The next and final week of the cruise was pleasurable and uneventful. We wandered around Huatulco, a lovely Mexican town in the southern state of Oaxaca. I had lived in Mexico for several years back in the 1980’s and had acquired many beautiful crafts. Anytime I’ve been to Mexico since I’ve found the quality and creativity lacking. In Nicaragua we bought crafts that were unique and creative, much better than what I’ve seen lately in Mexico.

The port of Huatulco, Mexico
The port of Huatulco, Mexico
La Crucecita church in Huatulco, Mexico
La Crucecita Church

I continued to workout every day in the gym. Lord knows, I had to work off the calories from the buffets. In Puerto Vallarta we didn’t bother getting off the ship. We’d been there several times and weren’t interested in braving the crowds and traffic.

Back in the USA

On February 1st we arrived in Long Beach, rented a car and drove to San Diego. We had left our car at my mom’s house before flying to Florida for the cruise. There was work I needed to do for her that I had begun the previous September a couple weeks before ankle replacement surgery.

It involved cleaning things out and carrying heavy boxes up and down stairs as I had done prior to getting my new ankle. This was an excellent before and after test.

This being the beginning of the pandemic, we saw that our sister ship, the Diamond Princess, had over 700 confirmed cases of coronavirus and been forced into quarantine in Japan. All passengers and crew had to remain on board for the next 3-4 weeks. 

Their cruise began only three days after ours. It was clear how fortunate we had been. I can’t imagine being quarantined in our small inside cabin for weeks.

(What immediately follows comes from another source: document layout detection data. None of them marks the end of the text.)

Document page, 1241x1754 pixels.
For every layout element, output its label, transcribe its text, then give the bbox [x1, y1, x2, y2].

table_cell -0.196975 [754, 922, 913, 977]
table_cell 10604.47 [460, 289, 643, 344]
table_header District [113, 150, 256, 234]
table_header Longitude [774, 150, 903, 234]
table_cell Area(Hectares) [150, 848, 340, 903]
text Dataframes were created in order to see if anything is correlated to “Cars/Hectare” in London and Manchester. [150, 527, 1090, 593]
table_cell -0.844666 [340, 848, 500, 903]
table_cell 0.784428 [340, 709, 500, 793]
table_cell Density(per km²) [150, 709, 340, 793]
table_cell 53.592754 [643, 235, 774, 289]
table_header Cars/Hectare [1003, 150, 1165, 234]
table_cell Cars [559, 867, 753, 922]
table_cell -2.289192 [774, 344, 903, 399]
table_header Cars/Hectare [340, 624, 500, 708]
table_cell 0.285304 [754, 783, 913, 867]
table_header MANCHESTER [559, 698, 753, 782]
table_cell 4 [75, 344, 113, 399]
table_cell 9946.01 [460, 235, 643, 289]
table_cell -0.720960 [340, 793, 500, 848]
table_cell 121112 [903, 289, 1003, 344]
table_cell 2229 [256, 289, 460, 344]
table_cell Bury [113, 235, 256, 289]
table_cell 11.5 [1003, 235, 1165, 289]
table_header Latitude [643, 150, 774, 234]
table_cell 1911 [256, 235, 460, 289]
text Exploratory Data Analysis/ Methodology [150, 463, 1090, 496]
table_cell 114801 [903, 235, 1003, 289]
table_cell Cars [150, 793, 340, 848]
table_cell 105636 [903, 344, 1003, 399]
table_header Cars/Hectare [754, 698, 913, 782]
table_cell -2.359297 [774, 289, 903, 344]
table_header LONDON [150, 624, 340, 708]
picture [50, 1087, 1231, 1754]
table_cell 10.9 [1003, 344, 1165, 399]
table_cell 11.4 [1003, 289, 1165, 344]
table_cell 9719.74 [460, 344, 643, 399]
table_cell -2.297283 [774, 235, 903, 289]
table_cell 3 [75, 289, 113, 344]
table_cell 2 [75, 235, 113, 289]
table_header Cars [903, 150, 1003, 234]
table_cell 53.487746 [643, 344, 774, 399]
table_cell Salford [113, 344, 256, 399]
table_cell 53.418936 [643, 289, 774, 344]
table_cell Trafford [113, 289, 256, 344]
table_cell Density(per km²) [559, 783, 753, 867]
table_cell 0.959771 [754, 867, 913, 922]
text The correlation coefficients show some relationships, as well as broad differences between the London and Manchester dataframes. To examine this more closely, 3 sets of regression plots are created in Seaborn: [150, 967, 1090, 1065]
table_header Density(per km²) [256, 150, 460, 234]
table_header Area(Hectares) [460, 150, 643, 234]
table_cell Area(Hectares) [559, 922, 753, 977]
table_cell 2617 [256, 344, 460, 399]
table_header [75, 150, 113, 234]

Work at my mom’s went well. My ankle performed beautifully. Four months before each step was painful. I had to stop every couple of hours to elevate my ankle, rub in CBD ointment and take another acetaminophen, This time I worked longer, without pain killers, without CBD ointment and without pain.

I couldn’t be more pleased with my decision to have Dr. Clanton of The Steadman Clinic perform a total ankle replacement with the InBone2 device.

Three Month Check Up at Four Months

I made an appointment to see him for my already-passed three month check up. Upon returning to Colorado they x-rayed my total ankle replacement. Dr. Clanton manipulated my ankle and declared everything aligned, stable and working as it should. “Come back around the one year anniversary.”, he said

I queried him about limitations and how much I could push things. He declared as before, no jumping, no playing basketball and no skiing bumps. Otherwise he said, “Let pain be your guide. If something hurts, back off or stop doing it.” So far I’ve had to do neither.